Diskusi membantu siswa dalam menganalisis, menafsirkan, memberi jalan keluar dan mereaksi permainan yang dilakukan yang berdampak pada pengetahuan dan perilaku siswa. Evaluasi ini dapat disampaikan oleh penonton maupun guru. Penonton dan guru dapat memberikan saran dan tanggapan terhadap permainan yang telah dilakukan oleh kelompok yang baru bermain. g. Permainan berikutnya

Permainan berikutnya dapat menambah pemahaman siswa mengenai materi yang dipelajarinya.

h. Diskusi lebih lanjut

Diskusi lebih lanjut digunakan untuk memperdalam analisis, penafsiran, dan reaksi siswa.

i. Generalisasi

Menyimpulkan materi yang sudah dipelajari melalui metode role playing. Tahap ini dilakukan dengan panduan atau bimbingan dari guru.

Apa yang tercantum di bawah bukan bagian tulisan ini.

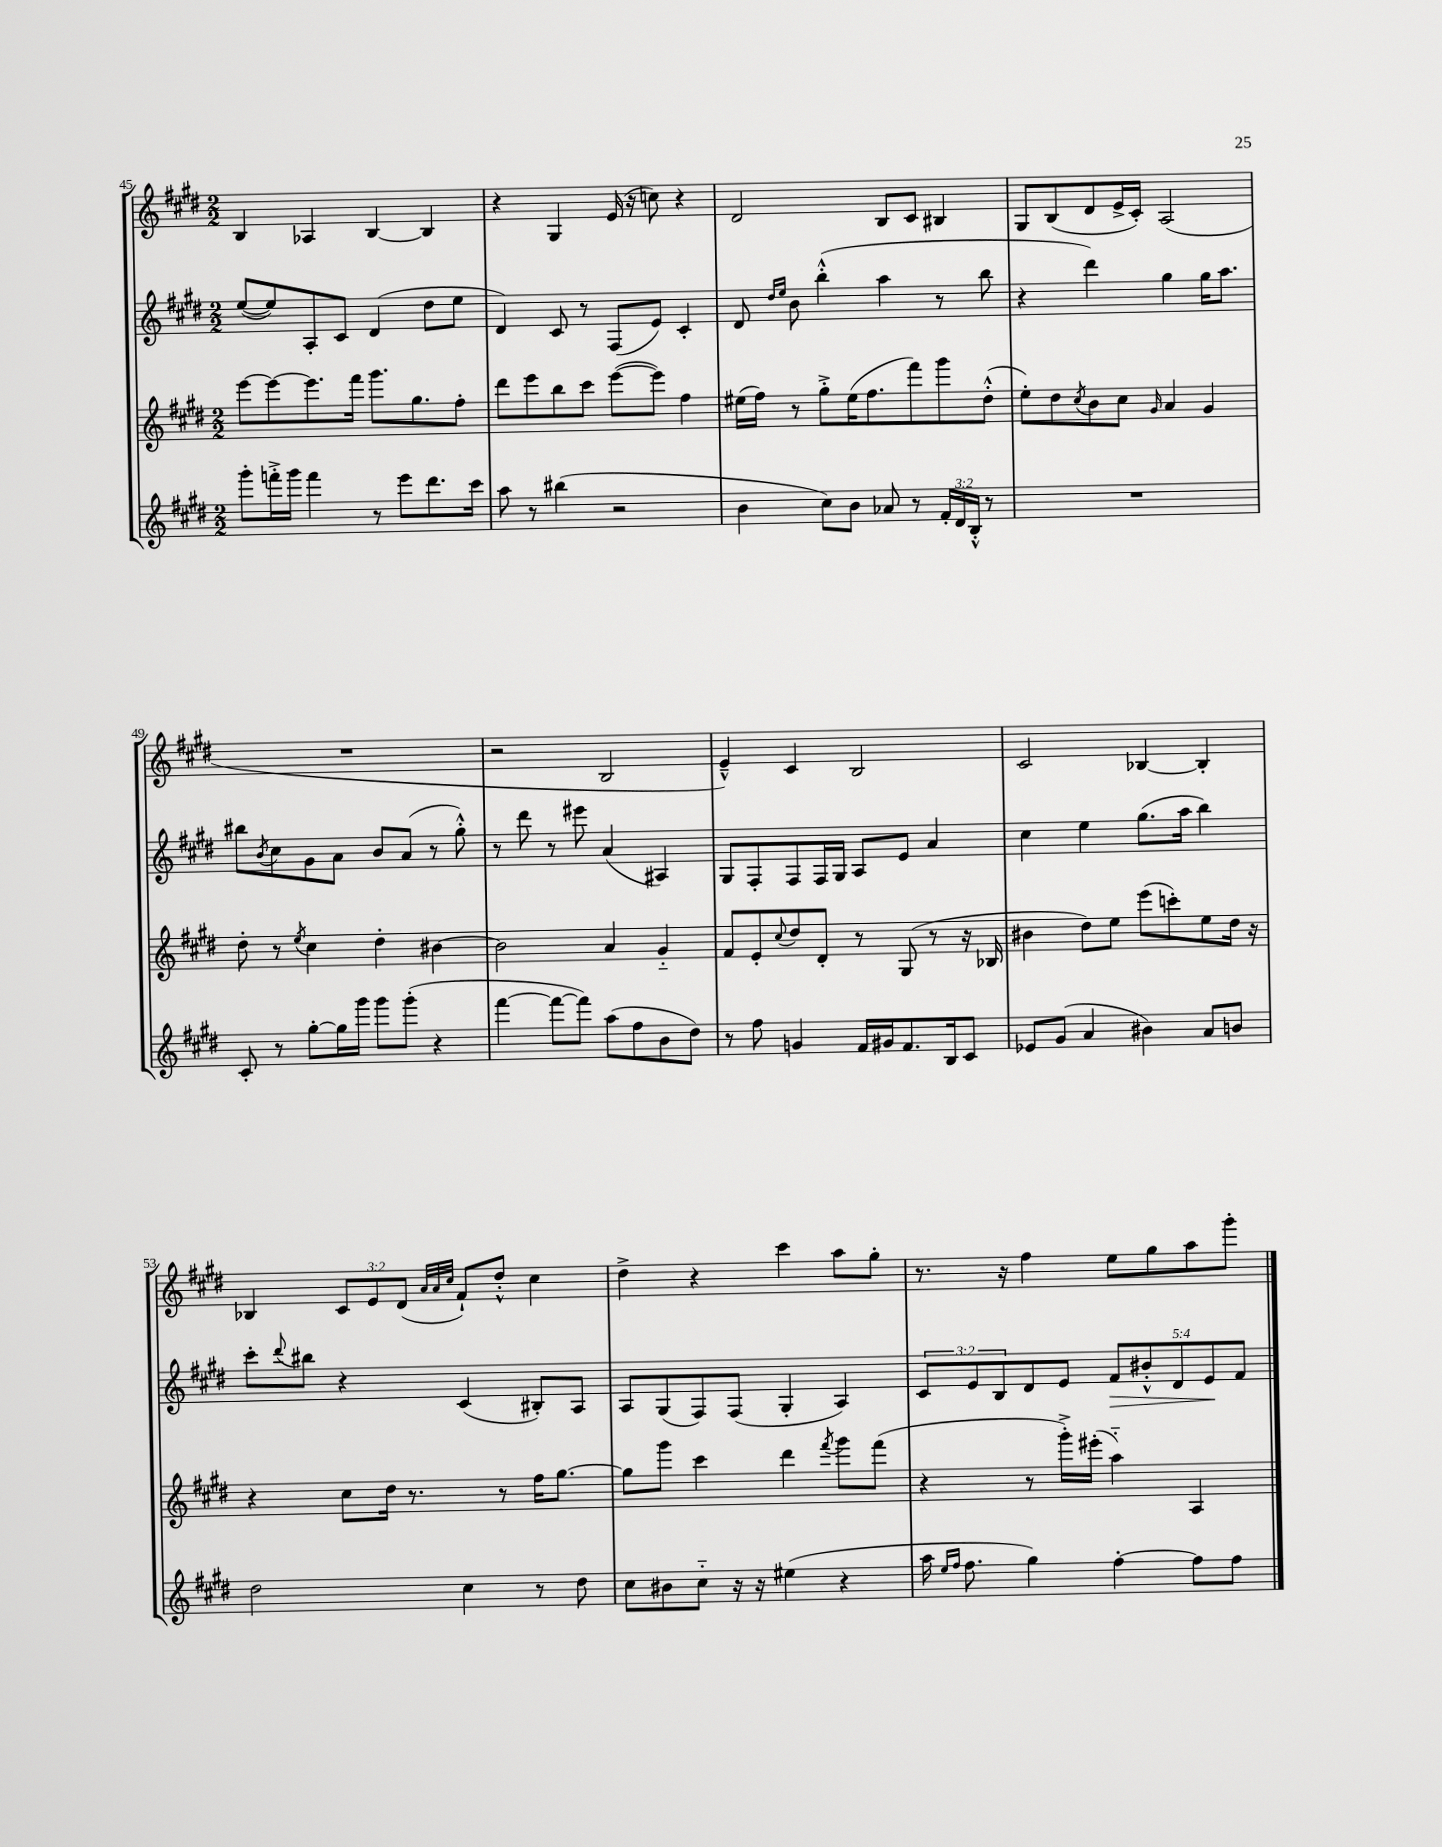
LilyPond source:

<<
\new StaffGroup <<
\new Staff = "s0" {
    \clef treble \key e \major \numericTimeSignature \time 2/2 \override Staff.TupletNumber.text = #tuplet-number::calc-fraction-text
    b4 aes4 b4~ b4 |
    r4 gis4 e'16( r16 c''8) r4 |
    dis'2 b8 cis'8 bis4 |
    gis8 b8( dis'8 e'16-> cis'16-.) a2( |
    R1 |
    r2 b2 |
    e'4---^) cis'4 b2 |
    cis'2 bes4~ bes4-. |
    bes4 \tuplet 3/2 { cis'8 e'8 dis'8( } \grace { a'32 a'32 cis''32 } fis'8-!) dis''8-.-^ cis''4 |
    dis''4-> r4 cis'''4 a''8 gis''8-. |
    r8. r16 fis''4 e''8 gis''8 a''8 gis'''8-. \bar "|." |
}
\new Staff = "s1" {
    \clef treble \key e \major \numericTimeSignature \time 2/2 \override Staff.TupletNumber.text = #tuplet-number::calc-fraction-text
    e''8~( e''8) a8-. cis'8 dis'4( dis''8 e''8 |
    dis'4) cis'8 r8 fis8( e'8) cis'4-. |
    dis'8 \grace { dis''16 e''16 } b'8 b''4-.-^( a''4 r8 b''8 |
    r4 dis'''4) gis''4 gis''16 a''8. |
    bis''8 \acciaccatura { b'8 } cis''8 gis'8 a'8 b'8 a'8( r8 gis''8-.-^) |
    r8 dis'''8 r8 eis'''8 a'4( ais4) |
    gis8 fis8-. fis8 fis16 gis16 a8 e'8 a'4 |
    cis''4 e''4 gis''8.( a''16 b''4) |
    cis'''8-. \appoggiatura { dis'''8 } bis''8 r4 cis'4( bis8-.) a8 |
    a8 gis8( fis8) fis8( gis4-. a4) |
    \tuplet 3/2 { cis'8 e'8 b8 } dis'8 e'8 \tuplet 5/4 { fis'8\> bis'8-.-^ dis'8 e'8\! fis'8 } \bar "|." |
}
\new Staff = "s2" {
    \clef treble \key e \major \numericTimeSignature \time 2/2
    e'''8~ e'''8~ e'''8. fis'''16 gis'''8. gis''8. fis''8-. |
    dis'''8 e'''8 b''8 cis'''8 e'''8~( e'''8) fis''4 |
    eis''16( fis''16) r8 gis''8-.-> eis''16( fis''8. fis'''8) gis'''8 dis''8-.-^( |
    e''8-.) dis''8 \acciaccatura { cis''8 } b'8 cis''8 \grace { gis'16 } a'4 gis'4 |
    dis''8-. r8 \acciaccatura { e''8 } cis''4 dis''4-. bis'4~ |
    bis'2 a'4 gis'4-_ |
    fis'8 e'8-. \appoggiatura { cis''8 } dis''8 dis'8-. r8 gis8( r8 r16 bes16 |
    bis'4 dis''8) e''8 e'''8( c'''8-.) e''8 dis''16 r16 |
    r4 cis''8 dis''16 r8. r8 fis''16 gis''8.~ |
    gis''8 gis'''8 cis'''4 dis'''4 \acciaccatura { fis'''8 } gis'''8 fis'''8( |
    r4 r8 gis'''16-.->) eis'''16-.( a''4-_) a4 \bar "|." |
}
\new Staff = "s3" {
    \clef treble \key e \major \numericTimeSignature \time 2/2 \override Staff.TupletNumber.text = #tuplet-number::calc-fraction-text
    gis'''8-. f'''16-.-> gis'''16 f'''4 r8 e'''8 dis'''8. cis'''16 |
    a''8 r8 bis''4( r2 |
    b'4 cis''8) b'8 aes'8 r8 \tuplet 3/2 { fis'16-. dis'16 b16-.-^ } r8 |
    R1 |
    cis'8-. r8 gis''8~-. gis''16 gis'''16 gis'''8 gis'''8-.( r4 |
    fis'''4~ fis'''8~ fis'''8) a''8( fis''8 b'8 dis''8) |
    r8 fis''8 g'4 fis'16 gis'16 fis'8. b16 cis'8 |
    ees'8 gis'8( a'4 bis'4) a'8 b'8 |
    dis''2 cis''4 r8 dis''8 |
    cis''8 bis'8 cis''8-_ r16 r16 eis''4( r4 |
    a''16 \grace { e''16 fis''16 } fis''8. gis''4) fis''4~-. fis''8 fis''8 \bar "|." |
}
>>
>>
\layout { \context { \Score currentBarNumber = #45 } }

70 F. Kajian Penelitian yang Relevan

Penelitian terdahulu yang berkaitan dengan penelitian ini adalah:

1. Hasil penelitian Sumarno (2013) dalam skripsinya yang berjudul Penerapan Metode Role Playing dalam Upaya Meningkatkan Motivasi dan Hasil Belajar PKn pada Siswa Kelas VI SD Negeri 01 Kedungjeruk Mojogedang Karanganyar menunjukkan bahwa penerapan metode role playing dapat meningkatkan motivasi dan hasil belajar siswa pada mata pelajaran PKn. Peningkatan ini tampak dari skor motivasi belajar sebelum pelaksanaan tindakan adalah 238 atau 33%, pada pelaksanaan siklus I meningkat menjadi 413 atau 57%, kemudian diikuti peningkatan pada siklus II menjadi 606 atau 84%. Sedangkan rata-rata hasil belajar PKn pra siklus adalah 57,87, pada pelaksanaan tindakan siklus I rata-rata hasil belajar PKn menjadi 72,87 kemudian meningkat lagi menjadi 82,33 pada pelaksanaan siklus II.

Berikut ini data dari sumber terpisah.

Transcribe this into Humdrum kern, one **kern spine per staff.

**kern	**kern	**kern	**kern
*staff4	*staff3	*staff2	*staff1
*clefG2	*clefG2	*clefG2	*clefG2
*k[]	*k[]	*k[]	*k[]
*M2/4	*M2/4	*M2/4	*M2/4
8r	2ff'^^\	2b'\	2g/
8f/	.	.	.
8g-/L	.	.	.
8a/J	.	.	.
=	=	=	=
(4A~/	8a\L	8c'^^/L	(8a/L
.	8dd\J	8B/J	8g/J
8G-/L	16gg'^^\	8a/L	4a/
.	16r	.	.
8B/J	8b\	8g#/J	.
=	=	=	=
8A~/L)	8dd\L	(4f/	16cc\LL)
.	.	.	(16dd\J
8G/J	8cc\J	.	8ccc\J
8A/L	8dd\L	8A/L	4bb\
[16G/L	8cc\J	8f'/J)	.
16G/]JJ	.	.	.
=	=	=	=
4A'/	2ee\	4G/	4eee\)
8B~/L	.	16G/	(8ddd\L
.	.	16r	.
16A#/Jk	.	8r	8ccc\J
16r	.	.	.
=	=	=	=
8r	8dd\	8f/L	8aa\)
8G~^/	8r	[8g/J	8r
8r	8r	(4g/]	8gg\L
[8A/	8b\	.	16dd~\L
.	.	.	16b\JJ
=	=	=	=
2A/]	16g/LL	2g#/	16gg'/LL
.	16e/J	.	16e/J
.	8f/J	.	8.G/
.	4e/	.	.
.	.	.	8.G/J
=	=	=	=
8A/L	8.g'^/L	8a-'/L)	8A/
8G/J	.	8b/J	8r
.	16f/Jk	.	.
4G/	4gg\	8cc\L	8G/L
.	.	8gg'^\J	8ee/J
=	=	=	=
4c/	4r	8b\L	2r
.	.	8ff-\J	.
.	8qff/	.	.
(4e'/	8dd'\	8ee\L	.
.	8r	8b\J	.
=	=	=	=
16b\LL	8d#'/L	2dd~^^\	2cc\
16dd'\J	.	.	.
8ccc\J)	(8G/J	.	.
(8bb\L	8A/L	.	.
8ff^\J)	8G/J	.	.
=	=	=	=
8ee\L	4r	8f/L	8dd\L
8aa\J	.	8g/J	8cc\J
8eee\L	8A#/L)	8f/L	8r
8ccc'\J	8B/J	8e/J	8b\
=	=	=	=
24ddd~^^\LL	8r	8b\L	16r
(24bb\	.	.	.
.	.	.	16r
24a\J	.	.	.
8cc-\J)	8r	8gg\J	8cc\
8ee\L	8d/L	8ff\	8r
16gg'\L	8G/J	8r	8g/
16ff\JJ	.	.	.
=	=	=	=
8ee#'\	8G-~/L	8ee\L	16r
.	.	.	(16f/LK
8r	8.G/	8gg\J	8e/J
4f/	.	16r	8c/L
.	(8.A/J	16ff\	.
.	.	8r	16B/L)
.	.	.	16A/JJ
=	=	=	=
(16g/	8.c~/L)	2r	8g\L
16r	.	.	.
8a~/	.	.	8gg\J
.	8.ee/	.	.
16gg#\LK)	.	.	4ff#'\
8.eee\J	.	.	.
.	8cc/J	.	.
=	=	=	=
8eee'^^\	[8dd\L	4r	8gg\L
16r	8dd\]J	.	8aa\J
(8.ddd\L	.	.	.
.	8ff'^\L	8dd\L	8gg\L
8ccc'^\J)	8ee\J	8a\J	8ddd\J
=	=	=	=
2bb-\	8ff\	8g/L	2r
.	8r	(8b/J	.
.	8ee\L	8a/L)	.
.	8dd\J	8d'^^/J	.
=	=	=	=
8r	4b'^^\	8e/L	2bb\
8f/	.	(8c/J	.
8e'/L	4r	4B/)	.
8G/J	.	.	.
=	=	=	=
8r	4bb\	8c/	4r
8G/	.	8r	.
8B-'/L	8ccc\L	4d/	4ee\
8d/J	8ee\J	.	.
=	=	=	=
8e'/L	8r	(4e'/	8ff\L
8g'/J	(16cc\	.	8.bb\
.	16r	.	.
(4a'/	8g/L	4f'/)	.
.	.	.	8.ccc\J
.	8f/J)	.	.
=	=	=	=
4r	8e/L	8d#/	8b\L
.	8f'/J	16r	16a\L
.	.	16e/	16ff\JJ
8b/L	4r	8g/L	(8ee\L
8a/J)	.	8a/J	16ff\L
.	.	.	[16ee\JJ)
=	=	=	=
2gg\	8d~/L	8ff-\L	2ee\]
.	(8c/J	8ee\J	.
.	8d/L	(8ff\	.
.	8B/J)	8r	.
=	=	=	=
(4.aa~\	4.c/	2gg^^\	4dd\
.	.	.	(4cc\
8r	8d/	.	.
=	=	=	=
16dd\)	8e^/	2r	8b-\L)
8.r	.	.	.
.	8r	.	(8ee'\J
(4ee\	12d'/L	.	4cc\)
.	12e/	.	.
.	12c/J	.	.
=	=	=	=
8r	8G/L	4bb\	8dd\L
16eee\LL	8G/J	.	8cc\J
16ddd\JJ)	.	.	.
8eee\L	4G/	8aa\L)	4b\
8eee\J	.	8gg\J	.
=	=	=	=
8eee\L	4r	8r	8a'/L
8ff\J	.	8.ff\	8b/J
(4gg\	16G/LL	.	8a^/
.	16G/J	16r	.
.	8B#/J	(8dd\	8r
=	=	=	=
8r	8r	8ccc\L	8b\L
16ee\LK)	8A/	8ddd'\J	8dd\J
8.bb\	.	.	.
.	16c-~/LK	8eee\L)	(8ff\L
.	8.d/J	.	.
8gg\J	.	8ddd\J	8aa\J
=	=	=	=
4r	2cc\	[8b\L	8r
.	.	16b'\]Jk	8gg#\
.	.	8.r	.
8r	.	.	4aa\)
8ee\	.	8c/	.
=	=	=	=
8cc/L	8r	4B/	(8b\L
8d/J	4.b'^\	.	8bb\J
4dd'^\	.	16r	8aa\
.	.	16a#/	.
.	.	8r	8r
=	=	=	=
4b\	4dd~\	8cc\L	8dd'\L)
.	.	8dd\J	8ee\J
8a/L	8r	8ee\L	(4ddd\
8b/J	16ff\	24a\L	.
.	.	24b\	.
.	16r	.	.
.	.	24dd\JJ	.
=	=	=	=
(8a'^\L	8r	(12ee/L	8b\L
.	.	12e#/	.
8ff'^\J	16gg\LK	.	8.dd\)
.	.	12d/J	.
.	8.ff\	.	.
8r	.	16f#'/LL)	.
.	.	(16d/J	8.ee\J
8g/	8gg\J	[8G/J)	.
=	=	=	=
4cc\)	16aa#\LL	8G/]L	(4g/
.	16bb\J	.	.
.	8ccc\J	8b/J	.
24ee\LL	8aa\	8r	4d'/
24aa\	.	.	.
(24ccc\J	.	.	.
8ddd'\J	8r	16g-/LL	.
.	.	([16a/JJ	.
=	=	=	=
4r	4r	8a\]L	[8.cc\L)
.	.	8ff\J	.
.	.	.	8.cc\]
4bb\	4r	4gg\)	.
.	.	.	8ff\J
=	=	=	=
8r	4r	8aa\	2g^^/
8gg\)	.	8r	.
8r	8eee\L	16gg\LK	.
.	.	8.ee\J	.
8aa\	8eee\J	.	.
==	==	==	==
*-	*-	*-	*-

2. Hasil penelitian Handayani (2013) dalam skripsinya yang berjudul Meningkatkan Partisipasi Belajar Siswa dalam Pembelajaran IPS Menggunakan Metode Role Playing pada Siswa Kelas V SD Negeri Playen III menunjukkan bahwa penerapan metode role playing dalam pembelajaran IPS dapat meningkatkan partisipasi belajar. Aspek partisipasi belajar pada siklus I, yang meliputi partisipasi bertanya memiliki persentase sebesar 53,57%, menjawab pertanyaan 52,38%, menyelesaikan tugas 54,76%, berdiskusi 52,38%, mencatat materi pelajaran 55,95%, mengerjakan soal 53,57%, menyelesaikan tes secara individu 53,57%, dan menyimpulkan materi pelajaran sebesar 51,19%. Pada siklus II persentase tiap aspek mengalami

71

kenaikan hasil. Partisipasi bertanya menjadi sebesar 76,19%, menjawab pertanyaan 79,76%, menyelesaikan tugas 82,14%, berdiskusi 80,95%, mencatat materi pelajaran 77,38%, mengerjakan soal 78,57%, menyelesaikan tes secara individu 77,38%, dan menyimpulkan materi pelajaran sebesar 77,38%.

Penelitian ini berbeda dengan penelitian-penelitian sebelumya seperti yang telah disebutkan di atas, akan tetapi saling terkait dan mendukung. Penelitian Sumarno berhasil meningkatkan motivasi dan hasil belajar siswa kelas VI pada mata pelajaran PKn melalui penerapan metode role playing, sedangkan pada penelitian Handayani penerapan metode role playing berhasil untuk meningkatkan partisipasi belajar IPS pada siswa kelas III SD. Penelitian ini sendiri untuk meningkatkan hasil belajar IPS pada siswa kelas V SD.